= What is being asked =
Copy out the lines of the items from the very beginning through the line that contains "摸到了中国非遗活态传承的内核：", both ends included. Leave out the pictures.

(Beginning of Records supplied)

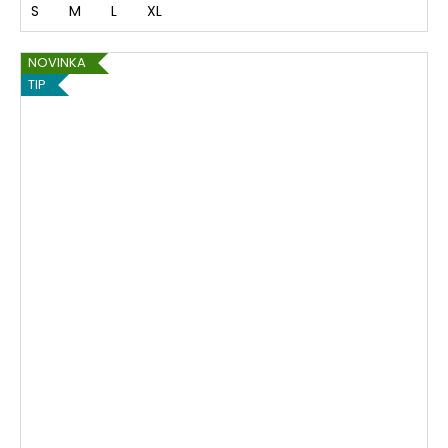
S
M
L
XL
NOVINKA
TIP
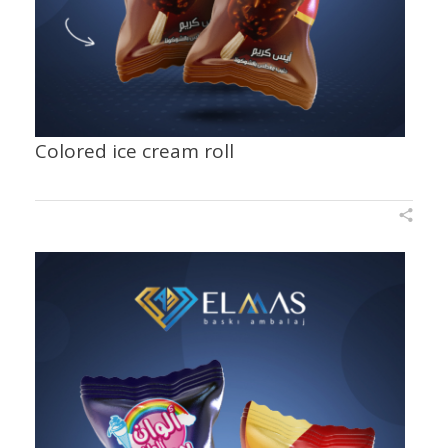
Colored ice cream roll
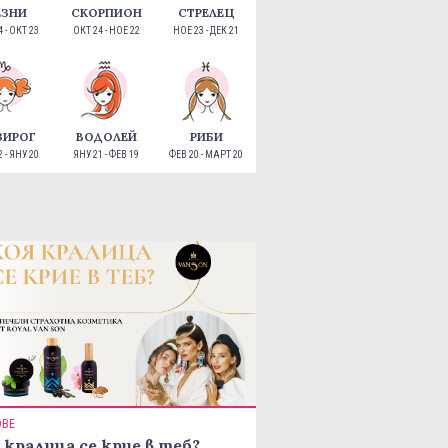
ЕЗНИ
СКОРПИОН
СТРЕЛЕЦ
 - ОКТ 23
ОКТ 24 - НОЕ 22
НОЕ 23 - ДЕК 21
ЗИРОГ
ВОДОЛЕЙ
РИБИ
 - ЯНУ 20
ЯНУ 21 - ФЕВ 19
ФЕВ 20 - МАРТ 20
ОВЕ
 кралица се крие в теб?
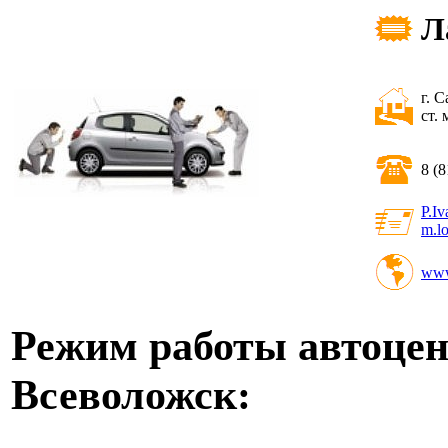
Л
г. 
ст.
8 (
P.I
m.l
www.
Режим работы автоцен
Всеволожск:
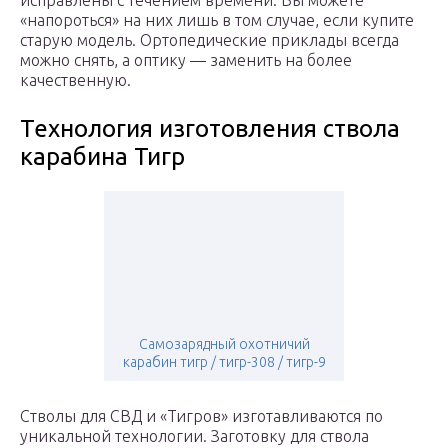
исправлены с течением времени. Вы можете
«напороться» на них лишь в том случае, если купите
старую модель. Ортопедические приклады всегда
можно снять, а оптику — заменить на более
качественную.
Технология изготовления ствола
карабина Тигр
Самозарядный охотничий
карабин тигр / тигр-308 / тигр-9
Стволы для СВД и «Тигров» изготавливаются по
уникальной технологии. Заготовку для ствола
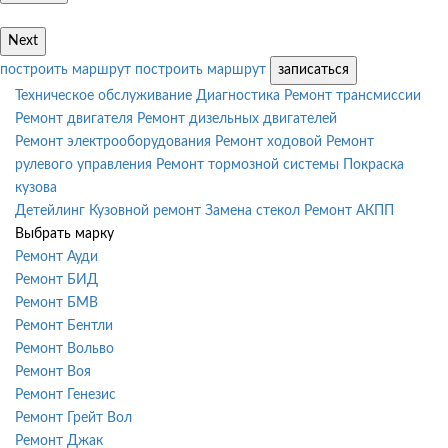
Next
построить маршрут
построить маршрут
записаться
Техническое обслуживание
Диагностика
Ремонт трансмиссии
Ремонт двигателя
Ремонт дизельных двигателей
Ремонт электрооборудования
Ремонт ходовой
Ремонт
рулевого управления
Ремонт тормозной системы
Покраска
кузова
Детейлинг
Кузовной ремонт
Замена стекол
Ремонт АКПП
Выбрать марку
Ремонт Ауди
Ремонт БИД
Ремонт БМВ
Ремонт Бентли
Ремонт Вольво
Ремонт Воя
Ремонт Генезис
Ремонт Грейт Вол
Ремонт Джак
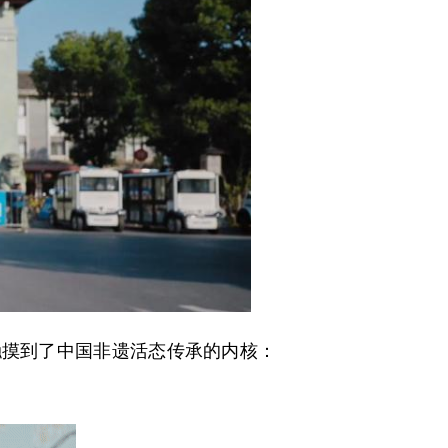
摸到了中国非遗活态传承的内核：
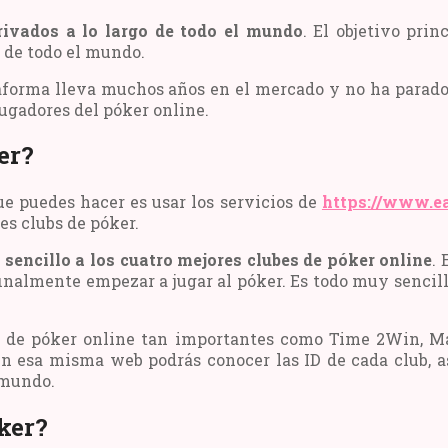
rivados a lo largo de todo el mundo
. El objetivo pri
s de todo el mundo.
orma lleva muchos años en el mercado y no ha parado de 
jugadores del póker online.
er?
ue puedes hacer es usar los servicios de
https://www.e
es clubs de póker.
sencillo a los cuatro mejores clubes de póker online
. 
 finalmente empezar a jugar al póker. Es todo muy sencill
 de póker online tan importantes como Time 2Win, Mac
 en esa misma web podrás conocer las ID de cada club, a
 mundo.
ker?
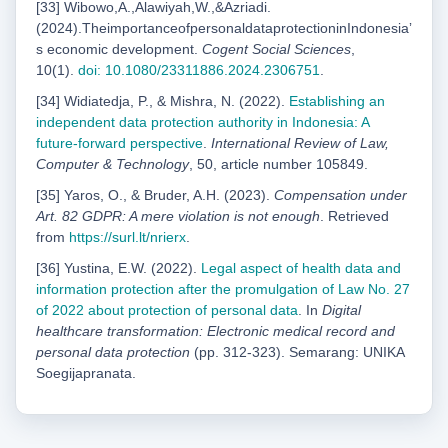
[33] Wibowo,A.,Alawiyah,W.,&Azriadi.
(2024).TheimportanceofpersonaldataprotectioninIndonesiaʼ
s economic development.
Cogent Social Sciences
,
10(1).
doi: 10.1080/23311886.2024.2306751
.
[34] Widiatedja, P., & Mishra, N. (2022).
Establishing an
independent data protection authority in
Indonesia: A
future-forward perspective
.
International Review of Law,
Computer & Technology
, 50, article number 105849.
[35] Yaros, O., & Bruder, A.H. (2023).
Compensation under
Art. 82 GDPR: A mere violation is not enough
. Retrieved
from
https://surl.lt/nrierx
.
[36] Yustina, E.W. (2022).
Legal aspect of health data and
information protection after the promulgation
of Law No. 27
of 2022 about protection of personal data
. In
Digital
healthcare transformation: Electronic medical record and
personal data protection
(pp. 312-323). Semarang: UNIKA
Soegijapranata.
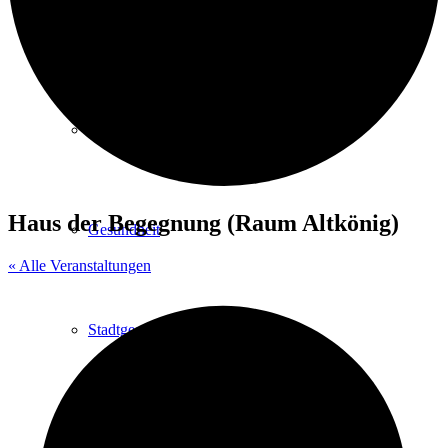
Kurpark
Gastgeber
Haus der Begegnung (Raum Altkönig)
Gesundheit
« Alle Veranstaltungen
Stadtgeschichte
Heilbäder & Kurorte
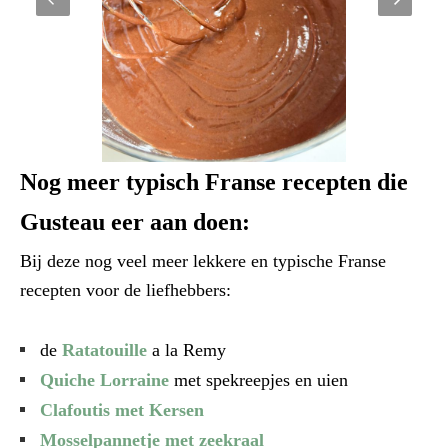
Nog meer typisch Franse recepten die
Gusteau eer aan doen:
Bij deze nog veel meer lekkere en typische Franse
recepten voor de liefhebbers:
de
Ratatouille
a la Remy
Quiche Lorraine
met spekreepjes en uien
Clafoutis met Kersen
Mosselpannetje met zeekraal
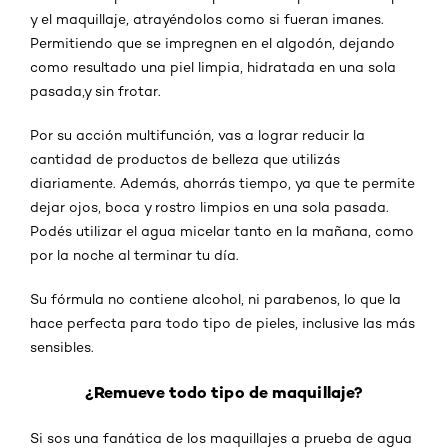
y el maquillaje, atrayéndolos como si fueran imanes.
Permitiendo que se impregnen en el algodón, dejando
como resultado una piel limpia, hidratada en una sola
pasada,y sin frotar.
Por su acción multifunción, vas a lograr reducir la
cantidad de productos de belleza que utilizás
diariamente. Además, ahorrás tiempo, ya que te permite
dejar ojos, boca y rostro limpios en una sola pasada.
Podés utilizar el agua micelar tanto en la mañana, como
por la noche al terminar tu día.
Su fórmula no contiene alcohol, ni parabenos, lo que la
hace perfecta para todo tipo de pieles, inclusive las más
sensibles.
¿Remueve todo tipo de maquillaje?
Si sos una fanática de los maquillajes a prueba de agua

(End of Records supplied)

= Response =
S
M
L
XL
NOVINKA
TIP
Colored ice cream roll
ЕЗНИ
СКОРПИОН
СТРЕЛЕЦ
 - ОКТ 23
ОКТ 24 - НОЕ 22
НОЕ 23 - ДЕК 21
ЗИРОГ
ВОДОЛЕЙ
РИБИ
 - ЯНУ 20
ЯНУ 21 - ФЕВ 19
ФЕВ 20 - МАРТ 20
ОВЕ
 кралица се крие в теб?
Л
г. 
ст.
8 (
P.I
m.l
www.
Режим работы автоцен
Всеволожск:
исправлены с течением времени. Вы можете
«напороться» на них лишь в том случае, если купите
старую модель. Ортопедические приклады всегда
можно снять, а оптику — заменить на более
качественную.
Технология изготовления ствола
карабина Тигр
Самозарядный охотничий
карабин тигр / тигр-308 / тигр-9
Стволы для СВД и «Тигров» изготавливаются по
уникальной технологии. Заготовку для ствола
Next
построить маршрут
построить маршрут
записаться
Техническое обслуживание
Диагностика
Ремонт трансмиссии
Ремонт двигателя
Ремонт дизельных двигателей
Ремонт электрооборудования
Ремонт ходовой
Ремонт
рулевого управления
Ремонт тормозной системы
Покраска
кузова
Детейлинг
Кузовной ремонт
Замена стекол
Ремонт АКПП
Выбрать марку
Ремонт Ауди
Ремонт БИД
Ремонт БМВ
Ремонт Бентли
Ремонт Вольво
Ремонт Воя
Ремонт Генезис
Ремонт Грейт Вол
Ремонт Джак
摸到了中国非遗活态传承的内核：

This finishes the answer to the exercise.